Some ideas that would make installing heavier items on the wall easier, whether covered with OSB or drywall, are to mark the floor on each side of the wall studs. When the time comes to hang a cabinet, locating the studs would become very easy. In addition to marking the stud locations, some 2×6 or 2×8 blocking could be installed in locations where you envision hanging cabinets and other heavy items before covering the walls. The blocking would allow hanging the cabinets without having to locate studs and then determining where to place the screws inside the cabinet.
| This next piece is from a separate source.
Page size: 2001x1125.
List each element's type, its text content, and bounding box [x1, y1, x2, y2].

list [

Of course, one would need to remember where the blocking is horizontally and vertically located.


----------



## r33tc0w (Jan 27, 2017)

Goto atticfoil.com and place a radiant barrier between the drywall and the exterior. You'll be suprised how much cooler it'll be and easier it'll be to cool if you choose to AC the space


----------



## ArtMann (Mar 1, 2016)

Another problem with drywall is it has no strength. That presents a couple of problems I can think of. First, it is going to be very easy to dent or poke a hole in a shop wall if you work with large and heavy material. The second thing is that mounting even light stuff to the wall is going to require you locate studs to anchor it to.
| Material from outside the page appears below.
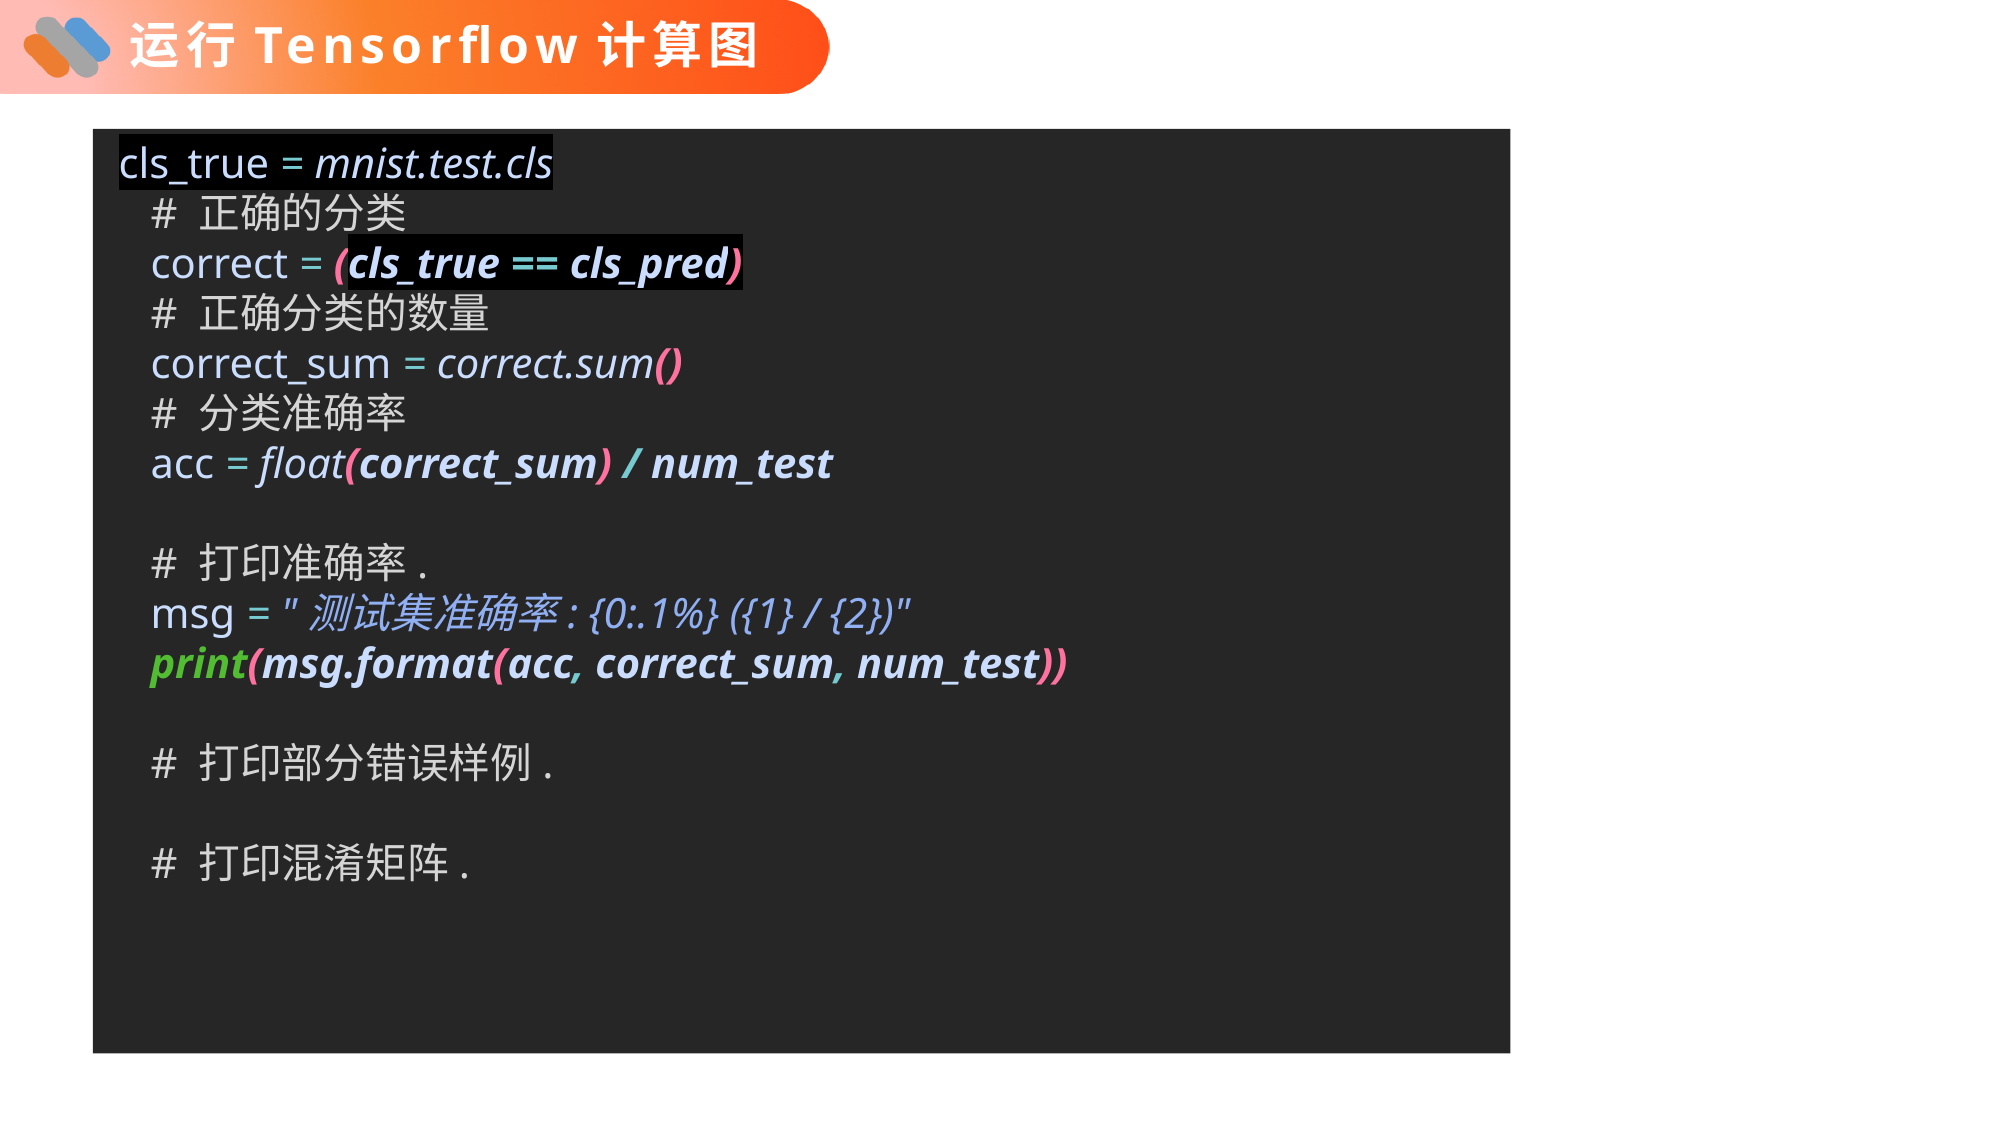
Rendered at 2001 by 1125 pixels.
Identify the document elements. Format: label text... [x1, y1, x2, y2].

title 运行Tensorflow计算图 [0, 0, 830, 95]
text_box cls_true = mnist.test.cls # 正确的分类 correct = (cls_true == cls_pred) # 正确分类的数量 correct_sum = correct.sum() # 分类准确率 acc = float(correct_sum) / num_test # 打印准确率. msg = "测试集准确率: {0:.1%} ({1} / {2})" print(msg.format(acc, correct_sum, num_test)) # 打印部分错误样例. # 打印混淆矩阵. [92, 128, 1511, 1054]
Drywall has to be finished and painted if you don't want your shop to be drab and dark. I am a do-it yourself-er and I hate finishing drywall. What I did was buy 7/16" 4X8 sheets of masonite exterior grade siding. it came pre-primed with a very light grey color that I found attractive with no top coat. If I want to hang something light to the wall, it is strong enough that I ignore the studs and just screw the mount directly in the wall.


----------



## JCamp (Nov 22, 2016)

I built a nice big building at the house I just sold and I used OSB on the walls and painted it white. It looked good and I could hang stuff where ever I wanted Plus I didn't have to worry about accidently putting a hole it in.


----------



## wormil (Nov 19, 2011)

I feel like wood walls are better for moisture control. My yard stays fairly moist because we have a high water table but my shop is raised off the ground and it's all wood. Nothing rusts in my shop unless I spill water on it and don't clean it. (Well things will "eventually" rust, if unused for a year or so.) The air space underneath no doubt helps considerably too. It might be that more than the walls. Never really thought about it before but one or both really help to keep my shop dry.


----------



## wapakfred (Jul 29, 2011)

May last 2 shops were free standing buildings, one 24×24, the second 24×32, and I put drywall up in both of them. Your question has pretty much been answered, but to me drywall is : cheaper, quieter, looks nicer once painted, and is so easy to repair who cares about the occasional gouges and dents (don't forget the fire stuff mentioned above). As for the hanging anything anywhere, I do it anyway. Yo might have to improvise to span the studs with a french cleat, or piece of slatwall, or whatever…but you can hang anything anywhere you want on drywall. The one thing you can't do is put a nail anywhere and expect it to hold something…that's also OK for me. Frankly, I find the look of OSB to be so bad I wouldn't use it under any circumstances. Of course, all that is just my opinion.


----------



## ArtMann (Mar 1, 2016)

My opinion of the appearance of OSB is similar to Fred's. Other than that, I believe it would work well.


----------



## SuperCubber (Feb 23, 2012)

TigerFan,

Judging by your name, I'd guess you're somewhere in the Upstate. I'm in Spartanburg and have drywall in my shop/garage. I have no issues with mold whatsoever, and none my my tools have any sign of rust.


----------



## TigerFan07 (Jul 17, 2017)

Thanks for all of the replies. I decided to go with the mold resistant drywall.


----------



## RDan (Jan 14, 2012)

Even with drywall take the time to block between the studs. I have done it in my basement shop and kid game dungeon. In places where I know I may have a counter, I have placed it to hang a shelf or attach your lower cabinets. I use the Kreg HD pocket hole jig and screws to mount the blocking. Makes it easy to hang french cleats or peg board and not worry about the weight. Dan


----------



## Dark_Lightning (Nov 20, 2009)

> Even with drywall take the time to block between the studs. I have done it in my basement shop and kid game dungeon. In places where I know I may have a counter, I have placed it to hang a shelf or attach your lower cabinets. I use the Kreg HD pocket hole jig and screws to mount the blocking. Makes it easy to hang french cleats or peg board and not worry about the weight. Dan
> 
> - RDan


One of my sons works construction for a high end contractor, building and remodeling multi-million dollar homes. That blocking is something that they do as a matter of course when framing. Seems overkill to have a piece of wood to screw a toilet paper holder to, but the first time someone goes to stand up, and grabs that bracket to keep from falling, and the thing doesn't fall off the wall, they realize the quality. Repeat work and referrals are the lifeblood of that business. Those little extras make it happen.


----------



## Dark_Lightning (Nov 20, 2009)

> Thanks for all of the replies. I decided to go with the mold resistant drywall.
> 
> - TigerFan07


You might want to check on your local building codes before you do the drywall. Light framing without the extra drywall weight allows for a much smaller header above the garage door, for instance. It has to do with seismic stability.


----------